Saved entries
#####

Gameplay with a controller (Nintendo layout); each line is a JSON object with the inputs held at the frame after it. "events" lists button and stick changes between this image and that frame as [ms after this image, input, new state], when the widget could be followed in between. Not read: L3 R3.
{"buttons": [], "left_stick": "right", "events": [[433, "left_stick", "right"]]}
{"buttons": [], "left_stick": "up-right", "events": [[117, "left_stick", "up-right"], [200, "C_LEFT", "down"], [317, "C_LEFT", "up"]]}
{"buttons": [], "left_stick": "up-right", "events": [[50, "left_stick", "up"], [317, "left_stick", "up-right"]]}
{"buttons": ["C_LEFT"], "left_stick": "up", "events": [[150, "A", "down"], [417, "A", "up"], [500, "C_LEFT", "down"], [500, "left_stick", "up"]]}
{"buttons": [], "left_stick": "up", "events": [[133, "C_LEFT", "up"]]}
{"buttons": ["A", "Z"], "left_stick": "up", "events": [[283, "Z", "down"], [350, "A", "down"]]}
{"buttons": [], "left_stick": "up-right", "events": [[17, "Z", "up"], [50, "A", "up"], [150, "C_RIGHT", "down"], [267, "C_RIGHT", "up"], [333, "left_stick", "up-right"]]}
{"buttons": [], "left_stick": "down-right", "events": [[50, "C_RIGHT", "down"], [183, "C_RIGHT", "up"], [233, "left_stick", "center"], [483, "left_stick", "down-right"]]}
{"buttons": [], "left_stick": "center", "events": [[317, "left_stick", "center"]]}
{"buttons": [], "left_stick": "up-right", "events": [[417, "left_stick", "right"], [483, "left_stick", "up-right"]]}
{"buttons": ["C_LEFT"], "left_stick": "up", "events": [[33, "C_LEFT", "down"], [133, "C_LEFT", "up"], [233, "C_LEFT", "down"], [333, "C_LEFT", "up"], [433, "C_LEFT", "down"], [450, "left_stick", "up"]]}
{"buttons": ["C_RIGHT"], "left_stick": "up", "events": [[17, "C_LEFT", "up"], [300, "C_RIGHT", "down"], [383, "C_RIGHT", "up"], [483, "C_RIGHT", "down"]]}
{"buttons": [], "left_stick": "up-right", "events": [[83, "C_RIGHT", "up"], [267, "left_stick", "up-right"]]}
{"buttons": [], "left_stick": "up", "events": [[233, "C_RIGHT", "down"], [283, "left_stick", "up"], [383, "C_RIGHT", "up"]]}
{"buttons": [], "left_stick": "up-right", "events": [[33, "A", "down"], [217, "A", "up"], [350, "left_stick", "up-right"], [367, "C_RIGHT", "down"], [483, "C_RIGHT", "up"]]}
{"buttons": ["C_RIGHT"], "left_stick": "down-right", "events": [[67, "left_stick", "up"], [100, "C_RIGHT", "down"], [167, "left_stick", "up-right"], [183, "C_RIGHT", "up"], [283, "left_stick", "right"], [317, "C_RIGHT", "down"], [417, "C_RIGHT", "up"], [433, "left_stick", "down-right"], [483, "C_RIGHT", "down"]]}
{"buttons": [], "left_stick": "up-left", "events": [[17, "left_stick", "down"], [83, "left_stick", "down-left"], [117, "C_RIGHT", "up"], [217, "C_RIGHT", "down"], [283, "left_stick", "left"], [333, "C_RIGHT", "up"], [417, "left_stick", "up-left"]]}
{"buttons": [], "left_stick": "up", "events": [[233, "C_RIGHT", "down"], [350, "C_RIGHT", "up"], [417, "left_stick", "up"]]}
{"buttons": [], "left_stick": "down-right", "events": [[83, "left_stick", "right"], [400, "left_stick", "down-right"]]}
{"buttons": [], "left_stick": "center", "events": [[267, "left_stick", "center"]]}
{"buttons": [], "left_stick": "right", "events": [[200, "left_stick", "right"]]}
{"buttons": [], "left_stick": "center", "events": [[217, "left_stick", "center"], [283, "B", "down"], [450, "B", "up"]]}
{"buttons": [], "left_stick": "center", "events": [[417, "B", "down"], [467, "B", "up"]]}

#####

# WHAT IS EXPECTED
The expected answer is every line above in which the word "center" appears.

# WRITTEN SOLUTION
{"buttons": [], "left_stick": "down-right", "events": [[50, "C_RIGHT", "down"], [183, "C_RIGHT", "up"], [233, "left_stick", "center"], [483, "left_stick", "down-right"]]}
{"buttons": [], "left_stick": "center", "events": [[317, "left_stick", "center"]]}
{"buttons": [], "left_stick": "center", "events": [[267, "left_stick", "center"]]}
{"buttons": [], "left_stick": "center", "events": [[217, "left_stick", "center"], [283, "B", "down"], [450, "B", "up"]]}
{"buttons": [], "left_stick": "center", "events": [[417, "B", "down"], [467, "B", "up"]]}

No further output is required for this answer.